◆ What the task requires ◆
Copy out, character for character, every line from the first line of the records up to and including the line that contains "Trabzonspor'un".

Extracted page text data
═══

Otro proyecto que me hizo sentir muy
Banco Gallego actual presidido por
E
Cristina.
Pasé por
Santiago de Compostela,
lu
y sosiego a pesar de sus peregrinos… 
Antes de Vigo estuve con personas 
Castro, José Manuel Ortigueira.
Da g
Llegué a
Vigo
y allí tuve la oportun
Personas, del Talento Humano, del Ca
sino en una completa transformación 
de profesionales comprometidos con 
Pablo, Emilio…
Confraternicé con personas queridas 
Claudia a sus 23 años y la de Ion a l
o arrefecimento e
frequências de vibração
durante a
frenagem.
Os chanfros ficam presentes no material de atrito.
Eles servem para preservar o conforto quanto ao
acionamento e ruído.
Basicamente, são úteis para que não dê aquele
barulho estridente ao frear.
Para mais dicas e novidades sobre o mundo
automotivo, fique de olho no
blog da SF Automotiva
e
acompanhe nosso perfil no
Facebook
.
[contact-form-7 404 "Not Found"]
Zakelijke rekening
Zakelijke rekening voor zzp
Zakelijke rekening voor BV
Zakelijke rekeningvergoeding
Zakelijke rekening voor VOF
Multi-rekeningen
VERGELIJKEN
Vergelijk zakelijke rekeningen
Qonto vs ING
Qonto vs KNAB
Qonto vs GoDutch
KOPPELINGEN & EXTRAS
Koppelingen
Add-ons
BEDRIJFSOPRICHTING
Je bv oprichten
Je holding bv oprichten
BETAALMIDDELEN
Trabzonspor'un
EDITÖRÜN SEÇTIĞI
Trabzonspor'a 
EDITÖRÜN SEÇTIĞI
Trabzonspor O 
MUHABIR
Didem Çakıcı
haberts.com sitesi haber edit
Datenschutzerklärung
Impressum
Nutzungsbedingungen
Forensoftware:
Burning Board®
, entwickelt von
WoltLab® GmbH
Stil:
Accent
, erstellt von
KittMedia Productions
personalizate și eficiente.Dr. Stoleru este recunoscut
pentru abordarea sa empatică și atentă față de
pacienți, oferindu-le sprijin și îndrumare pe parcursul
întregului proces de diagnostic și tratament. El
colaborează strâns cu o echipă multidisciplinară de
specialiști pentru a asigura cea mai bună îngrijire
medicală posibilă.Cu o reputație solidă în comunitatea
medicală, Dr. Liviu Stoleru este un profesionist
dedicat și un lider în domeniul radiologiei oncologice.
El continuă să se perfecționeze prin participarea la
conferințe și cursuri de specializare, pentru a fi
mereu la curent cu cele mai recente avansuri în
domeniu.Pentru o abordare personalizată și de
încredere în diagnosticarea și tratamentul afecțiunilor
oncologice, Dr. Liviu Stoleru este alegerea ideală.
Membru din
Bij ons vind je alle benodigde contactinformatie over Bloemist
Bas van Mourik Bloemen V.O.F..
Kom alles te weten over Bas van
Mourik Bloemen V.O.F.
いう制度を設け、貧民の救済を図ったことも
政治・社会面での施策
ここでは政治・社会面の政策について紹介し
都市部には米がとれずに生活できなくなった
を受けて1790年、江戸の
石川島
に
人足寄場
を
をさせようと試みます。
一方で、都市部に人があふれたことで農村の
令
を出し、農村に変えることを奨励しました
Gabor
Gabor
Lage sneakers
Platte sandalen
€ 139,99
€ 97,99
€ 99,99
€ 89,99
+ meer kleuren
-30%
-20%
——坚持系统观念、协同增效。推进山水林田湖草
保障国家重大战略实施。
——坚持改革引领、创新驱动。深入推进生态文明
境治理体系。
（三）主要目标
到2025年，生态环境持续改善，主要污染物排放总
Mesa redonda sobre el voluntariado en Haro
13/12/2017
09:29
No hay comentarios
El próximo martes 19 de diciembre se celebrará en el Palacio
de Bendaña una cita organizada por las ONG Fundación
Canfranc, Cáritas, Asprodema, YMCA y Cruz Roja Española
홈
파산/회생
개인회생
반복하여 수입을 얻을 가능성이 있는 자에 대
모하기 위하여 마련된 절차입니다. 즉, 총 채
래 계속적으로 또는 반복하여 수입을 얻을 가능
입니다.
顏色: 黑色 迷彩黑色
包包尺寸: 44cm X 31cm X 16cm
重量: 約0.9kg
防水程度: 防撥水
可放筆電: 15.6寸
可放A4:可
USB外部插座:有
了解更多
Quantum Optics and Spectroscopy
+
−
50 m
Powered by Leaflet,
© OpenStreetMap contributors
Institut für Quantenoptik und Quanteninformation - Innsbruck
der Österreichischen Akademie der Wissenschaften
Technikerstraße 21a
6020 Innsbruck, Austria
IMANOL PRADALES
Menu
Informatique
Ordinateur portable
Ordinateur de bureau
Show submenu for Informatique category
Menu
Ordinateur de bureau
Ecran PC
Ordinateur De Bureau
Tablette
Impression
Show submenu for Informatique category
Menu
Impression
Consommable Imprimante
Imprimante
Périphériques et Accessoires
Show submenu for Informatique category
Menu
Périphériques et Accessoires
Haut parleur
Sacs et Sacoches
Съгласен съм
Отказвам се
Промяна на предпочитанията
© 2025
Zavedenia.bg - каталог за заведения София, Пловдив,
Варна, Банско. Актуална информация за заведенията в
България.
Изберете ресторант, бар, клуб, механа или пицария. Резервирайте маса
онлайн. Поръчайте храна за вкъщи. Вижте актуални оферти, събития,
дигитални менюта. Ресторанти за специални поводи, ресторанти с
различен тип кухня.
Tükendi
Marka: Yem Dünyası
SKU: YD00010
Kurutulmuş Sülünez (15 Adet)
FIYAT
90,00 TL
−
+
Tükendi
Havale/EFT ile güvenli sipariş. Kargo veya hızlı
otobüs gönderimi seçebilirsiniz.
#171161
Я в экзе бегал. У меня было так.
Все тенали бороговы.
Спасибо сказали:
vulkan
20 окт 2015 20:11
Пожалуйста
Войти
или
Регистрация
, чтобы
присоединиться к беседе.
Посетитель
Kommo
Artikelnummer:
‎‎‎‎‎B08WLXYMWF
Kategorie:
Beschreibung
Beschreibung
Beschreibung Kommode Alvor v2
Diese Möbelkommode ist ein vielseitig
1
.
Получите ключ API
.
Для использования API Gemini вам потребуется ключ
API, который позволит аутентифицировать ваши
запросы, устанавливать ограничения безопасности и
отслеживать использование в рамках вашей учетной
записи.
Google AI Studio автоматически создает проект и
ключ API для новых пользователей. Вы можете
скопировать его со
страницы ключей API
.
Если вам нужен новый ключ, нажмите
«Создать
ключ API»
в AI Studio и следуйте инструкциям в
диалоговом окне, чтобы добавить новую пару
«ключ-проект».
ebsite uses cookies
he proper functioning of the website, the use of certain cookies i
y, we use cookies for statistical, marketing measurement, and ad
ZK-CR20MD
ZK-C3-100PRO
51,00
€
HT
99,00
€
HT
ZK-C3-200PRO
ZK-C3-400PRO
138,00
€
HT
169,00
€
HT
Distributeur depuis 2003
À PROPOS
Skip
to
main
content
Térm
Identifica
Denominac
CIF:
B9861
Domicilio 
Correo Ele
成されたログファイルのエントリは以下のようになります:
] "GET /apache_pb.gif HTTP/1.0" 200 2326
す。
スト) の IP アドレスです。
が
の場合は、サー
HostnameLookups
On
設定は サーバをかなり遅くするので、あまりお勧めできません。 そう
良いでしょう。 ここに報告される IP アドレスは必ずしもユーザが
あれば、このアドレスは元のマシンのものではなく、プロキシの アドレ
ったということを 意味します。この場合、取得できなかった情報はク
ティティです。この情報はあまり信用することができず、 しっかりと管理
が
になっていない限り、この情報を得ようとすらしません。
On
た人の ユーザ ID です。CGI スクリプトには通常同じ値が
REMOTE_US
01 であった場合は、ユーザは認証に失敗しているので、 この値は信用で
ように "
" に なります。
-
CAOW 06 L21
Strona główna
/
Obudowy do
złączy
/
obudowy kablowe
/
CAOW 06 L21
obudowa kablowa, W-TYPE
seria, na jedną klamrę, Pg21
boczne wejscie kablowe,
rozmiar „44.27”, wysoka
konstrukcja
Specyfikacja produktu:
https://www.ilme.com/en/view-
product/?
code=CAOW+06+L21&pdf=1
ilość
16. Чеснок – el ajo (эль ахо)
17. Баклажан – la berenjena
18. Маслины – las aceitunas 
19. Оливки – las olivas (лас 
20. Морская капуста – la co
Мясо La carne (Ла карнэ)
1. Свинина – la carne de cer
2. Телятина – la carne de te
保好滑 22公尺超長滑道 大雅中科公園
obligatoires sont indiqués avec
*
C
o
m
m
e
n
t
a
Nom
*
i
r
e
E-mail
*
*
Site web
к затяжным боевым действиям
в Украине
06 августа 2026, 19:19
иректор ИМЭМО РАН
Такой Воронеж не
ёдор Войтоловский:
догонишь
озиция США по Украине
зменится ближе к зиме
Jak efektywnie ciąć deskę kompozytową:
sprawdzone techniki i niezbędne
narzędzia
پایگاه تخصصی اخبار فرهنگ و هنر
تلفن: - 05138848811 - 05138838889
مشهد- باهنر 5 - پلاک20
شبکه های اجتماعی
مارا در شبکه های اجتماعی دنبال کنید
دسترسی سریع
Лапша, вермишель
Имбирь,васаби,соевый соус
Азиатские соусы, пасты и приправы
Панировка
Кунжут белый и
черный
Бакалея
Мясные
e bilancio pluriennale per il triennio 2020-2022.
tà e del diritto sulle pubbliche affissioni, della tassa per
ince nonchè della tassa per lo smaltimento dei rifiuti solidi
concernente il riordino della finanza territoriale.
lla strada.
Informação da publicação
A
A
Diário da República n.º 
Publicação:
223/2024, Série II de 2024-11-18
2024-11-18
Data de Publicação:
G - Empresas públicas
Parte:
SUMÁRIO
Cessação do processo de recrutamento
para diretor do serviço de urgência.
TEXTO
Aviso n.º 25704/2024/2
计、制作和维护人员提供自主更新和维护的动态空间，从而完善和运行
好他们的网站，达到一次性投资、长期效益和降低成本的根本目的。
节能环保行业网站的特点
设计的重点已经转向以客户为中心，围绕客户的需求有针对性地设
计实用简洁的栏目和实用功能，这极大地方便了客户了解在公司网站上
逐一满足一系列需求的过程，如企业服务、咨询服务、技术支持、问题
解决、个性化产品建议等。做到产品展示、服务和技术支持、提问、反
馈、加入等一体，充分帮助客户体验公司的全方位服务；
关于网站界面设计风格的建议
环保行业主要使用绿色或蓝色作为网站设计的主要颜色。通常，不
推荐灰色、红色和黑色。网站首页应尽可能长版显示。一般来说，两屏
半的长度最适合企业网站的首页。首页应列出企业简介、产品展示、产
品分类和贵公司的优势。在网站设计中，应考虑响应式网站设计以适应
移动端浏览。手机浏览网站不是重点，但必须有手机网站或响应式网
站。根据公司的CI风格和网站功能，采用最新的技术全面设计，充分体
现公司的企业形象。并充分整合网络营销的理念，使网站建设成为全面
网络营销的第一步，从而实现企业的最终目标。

═══

◆ Result of the task ◆
Otro proyecto que me hizo sentir muy
Banco Gallego actual presidido por
E
Cristina.
Pasé por
Santiago de Compostela,
lu
y sosiego a pesar de sus peregrinos… 
Antes de Vigo estuve con personas 
Castro, José Manuel Ortigueira.
Da g
Llegué a
Vigo
y allí tuve la oportun
Personas, del Talento Humano, del Ca
sino en una completa transformación 
de profesionales comprometidos con 
Pablo, Emilio…
Confraternicé con personas queridas 
Claudia a sus 23 años y la de Ion a l
o arrefecimento e
frequências de vibração
durante a
frenagem.
Os chanfros ficam presentes no material de atrito.
Eles servem para preservar o conforto quanto ao
acionamento e ruído.
Basicamente, são úteis para que não dê aquele
barulho estridente ao frear.
Para mais dicas e novidades sobre o mundo
automotivo, fique de olho no
blog da SF Automotiva
e
acompanhe nosso perfil no
Facebook
.
[contact-form-7 404 "Not Found"]
Zakelijke rekening
Zakelijke rekening voor zzp
Zakelijke rekening voor BV
Zakelijke rekeningvergoeding
Zakelijke rekening voor VOF
Multi-rekeningen
VERGELIJKEN
Vergelijk zakelijke rekeningen
Qonto vs ING
Qonto vs KNAB
Qonto vs GoDutch
KOPPELINGEN & EXTRAS
Koppelingen
Add-ons
BEDRIJFSOPRICHTING
Je bv oprichten
Je holding bv oprichten
BETAALMIDDELEN
Trabzonspor'un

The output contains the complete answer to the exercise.